------ Source excerpt

MEK, a respirator, and some latex gloves.

When I started looking around the shop, I found this monstrosity just laying there, dead, out in the open. He must have crawled through the spider spray I laid down around the perimeter. He’s huge.

That's a quarter.

Anyway, I am not too happy with the outside rivet I installed yesterday. I ended up using a double offset set as the bucking bar, and I just don’t like the shop heads.

Bad shop head there on the left.

Same there on the right.

I got them drilled out, and figured that the materials on both sides were thick enough to ignore the “shop head on the side with the thinnest material” rule. I put the machined heads in here, and bucked from the front.

These look much better, even though they aren't all facing the same direction.

Here they are from the other side.

I am much happier with these.

Then, on to the counterbalance. Because I don’t have a #10 dimple die, I decided to countersink these, and use them as the female die.

First try. Obviously to shallow, but I wanted to approach it slowly.

Another iteration.

Another iteration.

Check it with the screw. Nope, not yet.


Another try.

There we go.

Then, after trying a few things to see how to dimple the rib, I ended up putting the screw in the hole and using my squeezer (with no “upper” set so the screw goes through the hole in the yoke) as the dimple die.

This worked surprisingly well.

Here are the final dimples. If I had it to do over again, I would spring for the #10 dies. I’m sure I”ll have to use them throughout the project. I’m going to put them on the list.

Final dimples. Not perfect, but good enough.

2 rivets drilled out. Half an hour. Not bad for a busy Sunday.

------------

Written instruction 1>
In the shop log:
(a) What did the writer use as the bucking bar for the outside rivet?
(b) What size of dimple die did the writer lack?
(c) How long did drilling out the 2 rivets take?

------ Source material

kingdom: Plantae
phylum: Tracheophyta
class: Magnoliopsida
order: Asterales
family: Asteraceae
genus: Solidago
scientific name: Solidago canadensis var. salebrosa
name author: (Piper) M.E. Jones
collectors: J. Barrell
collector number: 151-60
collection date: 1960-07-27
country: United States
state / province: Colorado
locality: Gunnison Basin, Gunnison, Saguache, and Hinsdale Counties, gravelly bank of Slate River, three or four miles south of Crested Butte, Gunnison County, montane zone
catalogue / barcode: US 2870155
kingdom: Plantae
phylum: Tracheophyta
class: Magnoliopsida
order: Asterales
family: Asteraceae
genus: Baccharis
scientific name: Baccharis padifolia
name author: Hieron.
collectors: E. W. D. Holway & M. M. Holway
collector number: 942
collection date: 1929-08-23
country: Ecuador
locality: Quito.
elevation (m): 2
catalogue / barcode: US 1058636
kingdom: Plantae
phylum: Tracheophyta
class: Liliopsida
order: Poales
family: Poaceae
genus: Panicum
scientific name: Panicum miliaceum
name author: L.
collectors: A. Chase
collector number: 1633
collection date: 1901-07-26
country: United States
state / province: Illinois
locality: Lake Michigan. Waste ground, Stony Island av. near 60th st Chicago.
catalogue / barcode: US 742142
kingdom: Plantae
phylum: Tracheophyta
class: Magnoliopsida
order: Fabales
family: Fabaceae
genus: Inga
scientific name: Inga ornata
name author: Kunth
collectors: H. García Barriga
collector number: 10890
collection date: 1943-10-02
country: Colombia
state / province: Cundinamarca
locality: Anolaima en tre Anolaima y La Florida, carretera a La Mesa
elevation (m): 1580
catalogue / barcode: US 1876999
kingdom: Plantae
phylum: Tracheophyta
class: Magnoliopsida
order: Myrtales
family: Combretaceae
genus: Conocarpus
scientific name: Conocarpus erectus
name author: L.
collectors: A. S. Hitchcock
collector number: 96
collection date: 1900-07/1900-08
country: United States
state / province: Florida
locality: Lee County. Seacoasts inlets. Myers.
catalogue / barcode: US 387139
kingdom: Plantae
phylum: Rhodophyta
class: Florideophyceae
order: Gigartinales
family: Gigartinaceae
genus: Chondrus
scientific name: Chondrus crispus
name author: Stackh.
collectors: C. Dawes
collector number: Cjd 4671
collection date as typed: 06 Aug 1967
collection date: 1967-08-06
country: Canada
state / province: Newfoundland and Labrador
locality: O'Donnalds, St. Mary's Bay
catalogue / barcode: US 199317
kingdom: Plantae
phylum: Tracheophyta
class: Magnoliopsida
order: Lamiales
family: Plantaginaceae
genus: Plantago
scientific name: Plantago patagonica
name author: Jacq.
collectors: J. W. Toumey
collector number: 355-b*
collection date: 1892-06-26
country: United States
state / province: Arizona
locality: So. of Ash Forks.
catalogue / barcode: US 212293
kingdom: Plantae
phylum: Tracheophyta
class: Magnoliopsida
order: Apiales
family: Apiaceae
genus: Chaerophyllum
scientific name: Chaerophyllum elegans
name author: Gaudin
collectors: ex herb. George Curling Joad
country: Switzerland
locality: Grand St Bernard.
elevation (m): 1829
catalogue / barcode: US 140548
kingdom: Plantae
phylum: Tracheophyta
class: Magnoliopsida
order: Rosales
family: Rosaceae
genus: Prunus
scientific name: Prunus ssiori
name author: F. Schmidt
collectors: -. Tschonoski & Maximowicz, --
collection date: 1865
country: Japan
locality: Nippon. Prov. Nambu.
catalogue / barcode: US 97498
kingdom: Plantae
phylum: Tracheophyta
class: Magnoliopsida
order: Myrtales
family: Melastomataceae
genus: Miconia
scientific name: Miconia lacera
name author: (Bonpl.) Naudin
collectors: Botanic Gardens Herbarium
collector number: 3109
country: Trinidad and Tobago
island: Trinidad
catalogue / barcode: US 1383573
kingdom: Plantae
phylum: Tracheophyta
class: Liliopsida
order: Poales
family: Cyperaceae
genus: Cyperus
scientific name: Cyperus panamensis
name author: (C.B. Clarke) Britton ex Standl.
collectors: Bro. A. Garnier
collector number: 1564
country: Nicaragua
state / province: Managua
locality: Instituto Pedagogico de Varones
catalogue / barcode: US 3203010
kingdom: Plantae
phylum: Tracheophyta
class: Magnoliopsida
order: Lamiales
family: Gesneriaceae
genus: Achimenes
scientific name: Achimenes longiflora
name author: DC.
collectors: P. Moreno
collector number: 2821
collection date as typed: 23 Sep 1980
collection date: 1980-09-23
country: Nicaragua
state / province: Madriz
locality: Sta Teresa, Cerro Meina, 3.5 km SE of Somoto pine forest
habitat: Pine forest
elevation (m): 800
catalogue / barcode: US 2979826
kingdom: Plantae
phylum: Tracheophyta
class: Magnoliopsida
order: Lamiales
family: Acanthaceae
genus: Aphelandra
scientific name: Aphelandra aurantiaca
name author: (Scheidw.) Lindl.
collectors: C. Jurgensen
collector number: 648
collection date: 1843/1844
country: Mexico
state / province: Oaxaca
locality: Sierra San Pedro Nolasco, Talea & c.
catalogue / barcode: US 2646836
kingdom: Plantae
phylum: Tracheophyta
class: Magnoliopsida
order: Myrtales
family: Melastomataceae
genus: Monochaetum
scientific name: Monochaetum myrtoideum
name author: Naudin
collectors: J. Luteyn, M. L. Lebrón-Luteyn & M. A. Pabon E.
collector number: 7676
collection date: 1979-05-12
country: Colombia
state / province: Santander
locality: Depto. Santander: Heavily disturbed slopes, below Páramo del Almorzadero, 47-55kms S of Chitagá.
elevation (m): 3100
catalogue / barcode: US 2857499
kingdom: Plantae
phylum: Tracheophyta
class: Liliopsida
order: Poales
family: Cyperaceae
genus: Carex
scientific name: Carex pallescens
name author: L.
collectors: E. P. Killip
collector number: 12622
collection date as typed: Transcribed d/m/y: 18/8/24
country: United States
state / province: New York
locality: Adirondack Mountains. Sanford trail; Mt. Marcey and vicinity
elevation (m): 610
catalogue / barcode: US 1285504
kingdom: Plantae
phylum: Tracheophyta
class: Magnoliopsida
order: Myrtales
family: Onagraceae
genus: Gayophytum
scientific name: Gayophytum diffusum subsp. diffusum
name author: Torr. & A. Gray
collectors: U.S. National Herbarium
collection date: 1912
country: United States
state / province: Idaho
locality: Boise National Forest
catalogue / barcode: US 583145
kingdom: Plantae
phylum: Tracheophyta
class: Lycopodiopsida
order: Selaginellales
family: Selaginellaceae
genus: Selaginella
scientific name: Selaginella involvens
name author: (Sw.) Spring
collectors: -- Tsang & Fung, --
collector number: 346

------------

Written instruction 2>
Copy the records, starting at their first line and stopping after the line that contains "genus: Panicum".

Full output 1>
(a) A double offset set
(b) #10
(c) Half an hour

Full output 2>
kingdom: Plantae
phylum: Tracheophyta
class: Magnoliopsida
order: Asterales
family: Asteraceae
genus: Solidago
scientific name: Solidago canadensis var. salebrosa
name author: (Piper) M.E. Jones
collectors: J. Barrell
collector number: 151-60
collection date: 1960-07-27
country: United States
state / province: Colorado
locality: Gunnison Basin, Gunnison, Saguache, and Hinsdale Counties, gravelly bank of Slate River, three or four miles south of Crested Butte, Gunnison County, montane zone
catalogue / barcode: US 2870155
kingdom: Plantae
phylum: Tracheophyta
class: Magnoliopsida
order: Asterales
family: Asteraceae
genus: Baccharis
scientific name: Baccharis padifolia
name author: Hieron.
collectors: E. W. D. Holway & M. M. Holway
collector number: 942
collection date: 1929-08-23
country: Ecuador
locality: Quito.
elevation (m): 2
catalogue / barcode: US 1058636
kingdom: Plantae
phylum: Tracheophyta
class: Liliopsida
order: Poales
family: Poaceae
genus: Panicum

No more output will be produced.